TRECHO PARA LER

____________________

Em entrevista ao UOL, Montserrat afirma que o museu tomou as precauções necessárias para receber o público. "Montamos uma sala, colocamos contact escuro na porta para que não houvesse penetração do olhar e indicamos a idade", argumenta. "Nossas arte-educadoras se prepararam para receber os alunos, orientar pais e professores que ali têm certos questionamentos. Vai quem achar pertinente."

A diretora deve prestar depoimento na delegacia na tarde desta sexta-feira (15). Cunha diz que esperará o resultado da audiência para tomar as atitudes legais para recuperar sua obra.

Segundo Siufi, ele não tinha como objetivo recolher a obra ou fechar a mostra, que está programada para acabar neste domingo (17). "Eu só queria que subisse para 18 anos. Porque um adulto faz o que ele quiser. Quem gosta vai", afirma o deputado. "Se o delegado diz que é crime, é com ele. Eu sou a favor de qualquer tipo de arte desde que respeite a Constituição e o Estatuto da Criança e do Adolescente."

____________________

TRECHOS DE DADOS
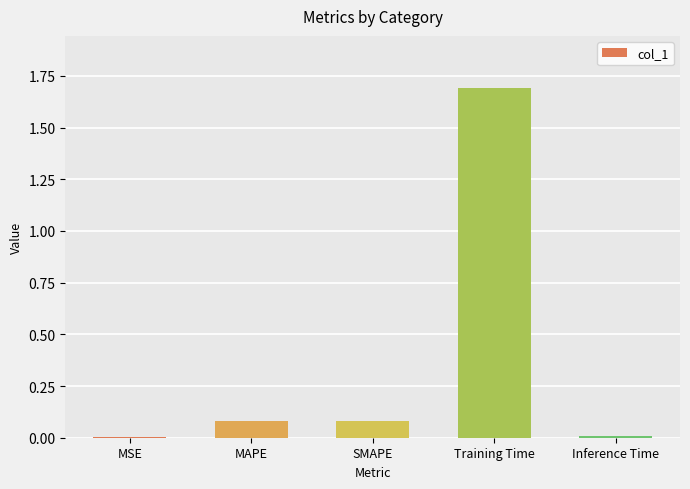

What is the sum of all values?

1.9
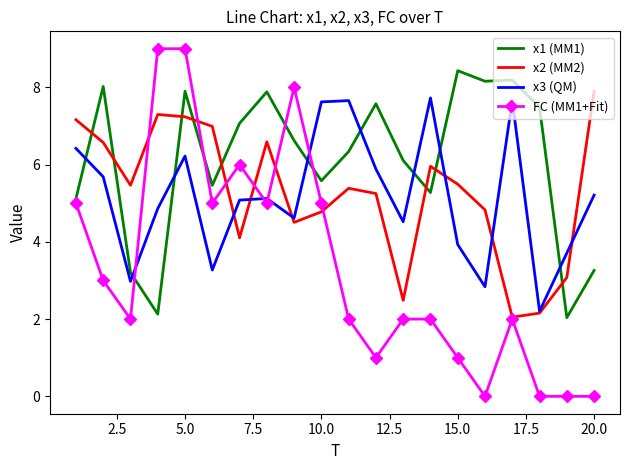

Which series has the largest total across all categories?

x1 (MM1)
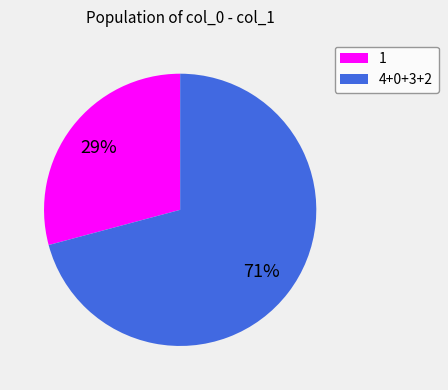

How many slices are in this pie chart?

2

____________________

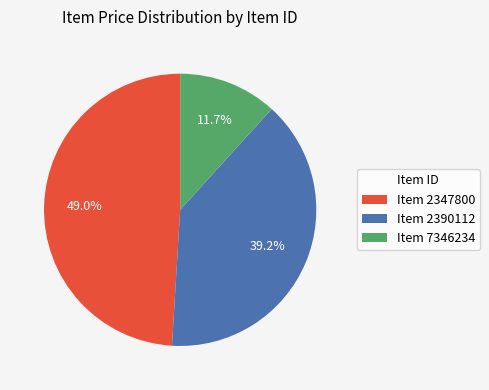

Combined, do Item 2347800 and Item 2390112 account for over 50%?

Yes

____________________

O QUE FAZER
Reproduza o trecho para ler por inteiro, sem alterar nenhuma palavra nem sinal de pontuação.

RESPOSTA
Em entrevista ao UOL, Montserrat afirma que o museu tomou as precauções necessárias para receber o público. "Montamos uma sala, colocamos contact escuro na porta para que não houvesse penetração do olhar e indicamos a idade", argumenta. "Nossas arte-educadoras se prepararam para receber os alunos, orientar pais e professores que ali têm certos questionamentos. Vai quem achar pertinente."

A diretora deve prestar depoimento na delegacia na tarde desta sexta-feira (15). Cunha diz que esperará o resultado da audiência para tomar as atitudes legais para recuperar sua obra.

Segundo Siufi, ele não tinha como objetivo recolher a obra ou fechar a mostra, que está programada para acabar neste domingo (17). "Eu só queria que subisse para 18 anos. Porque um adulto faz o que ele quiser. Quem gosta vai", afirma o deputado. "Se o delegado diz que é crime, é com ele. Eu sou a favor de qualquer tipo de arte desde que respeite a Constituição e o Estatuto da Criança e do Adolescente."